What needs to be done> Your output should be exactly the lines from the one containing "68 72 107875" through the final line of the following data, please, with no pictures.

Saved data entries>
* * *

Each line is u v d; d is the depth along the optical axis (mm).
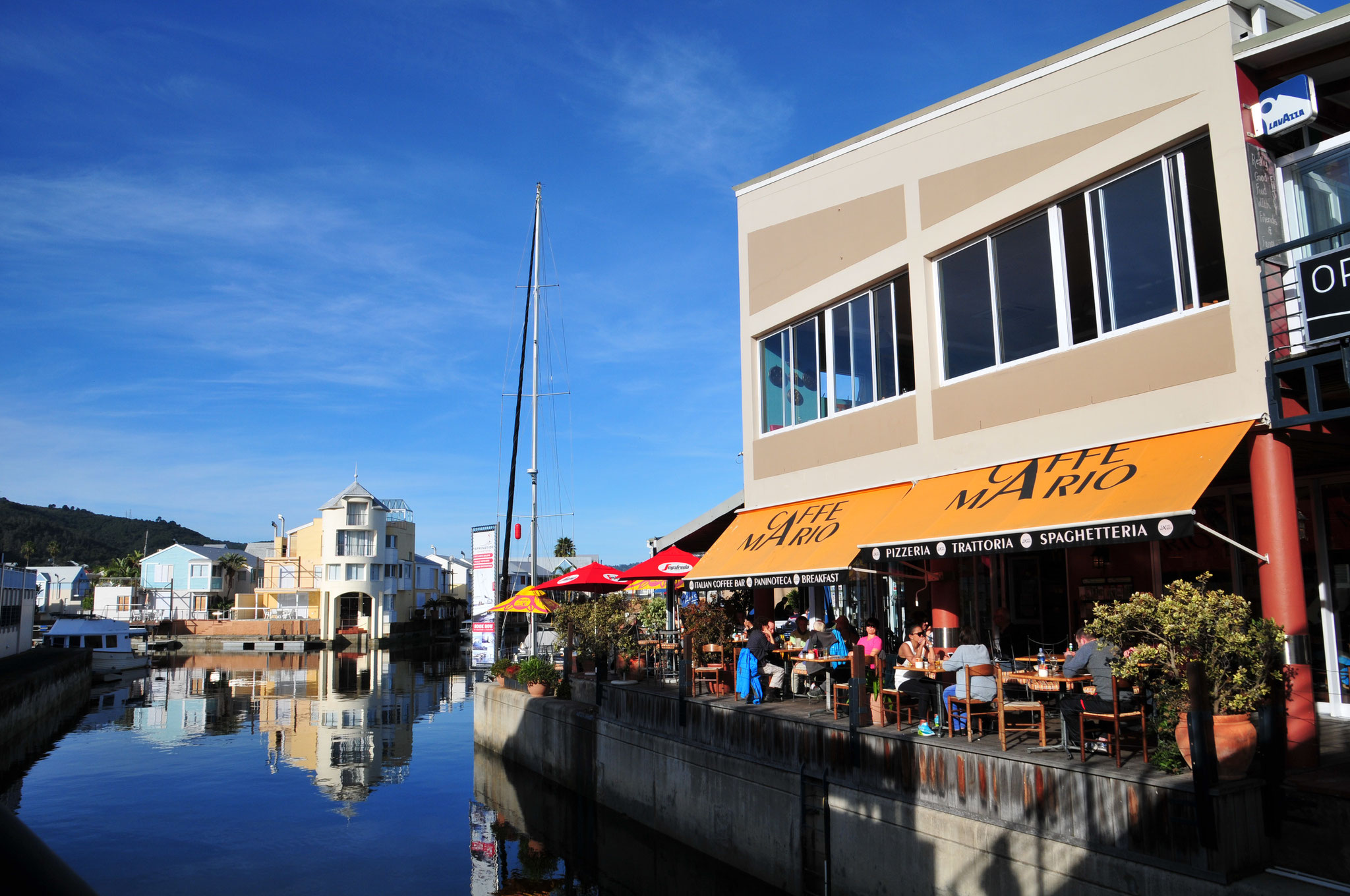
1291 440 9781
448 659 71500
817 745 12047
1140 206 11297
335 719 35781
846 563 13000
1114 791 8203
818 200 16766
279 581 92938
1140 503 9469
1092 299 11805
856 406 15820
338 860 16422
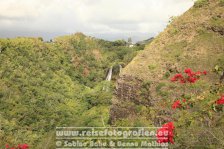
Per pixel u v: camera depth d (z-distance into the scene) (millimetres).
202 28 34500
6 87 74750
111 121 33688
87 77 112875
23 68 87562
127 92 32688
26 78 84812
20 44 94250
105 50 136250
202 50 31312
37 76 90125
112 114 33938
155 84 29250
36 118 68500
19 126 61594
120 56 131875
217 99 8117
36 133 60375
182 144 8336
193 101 9133
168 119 15328
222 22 33438
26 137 54406
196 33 34531
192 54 31359
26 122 65688
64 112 74250
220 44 31000
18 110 68188
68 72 107875
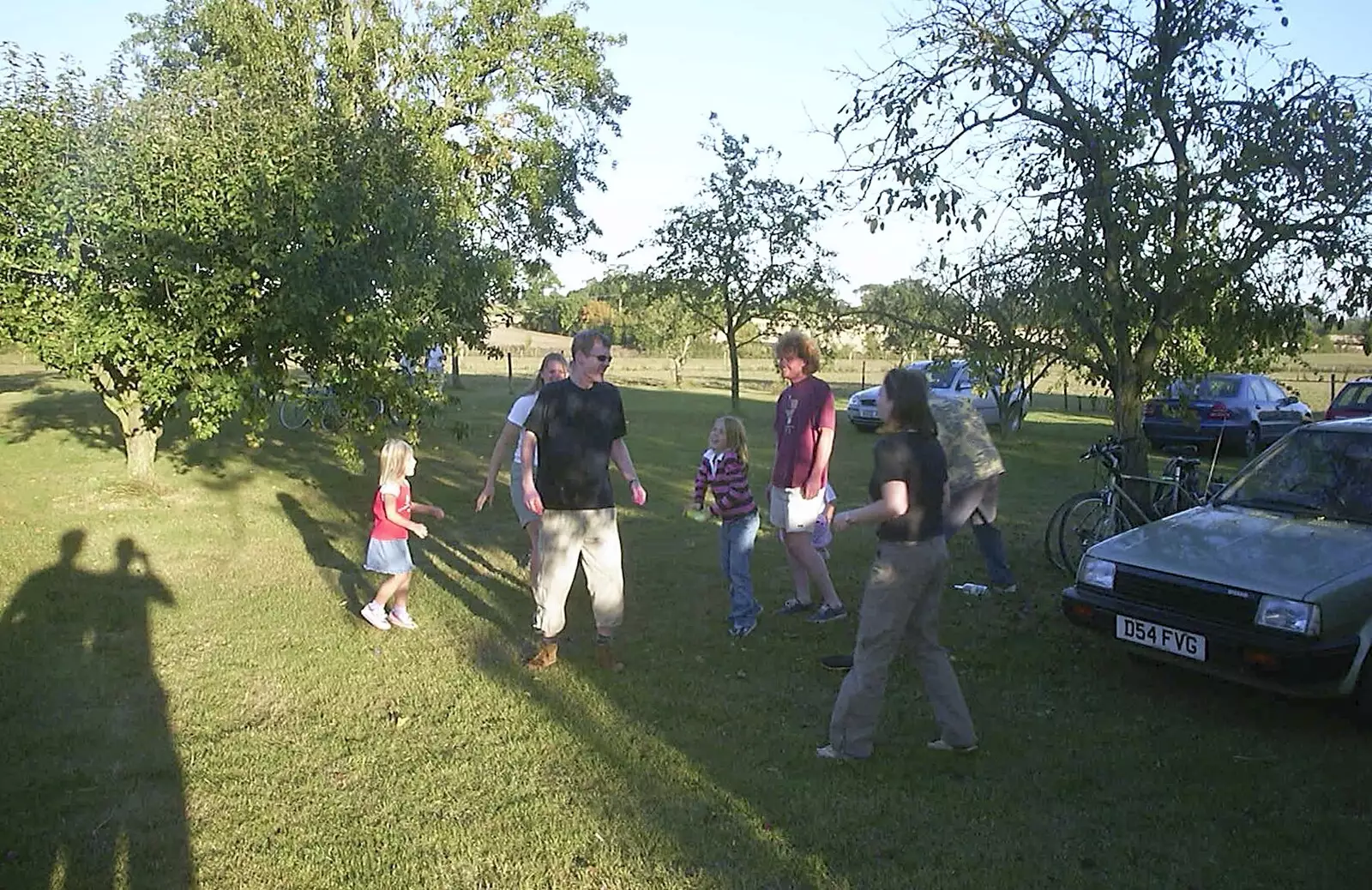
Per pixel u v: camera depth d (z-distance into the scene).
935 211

* * *

Task answer>
68 72 107875
Per pixel u v: camera depth d (z-distance into the scene).
935 211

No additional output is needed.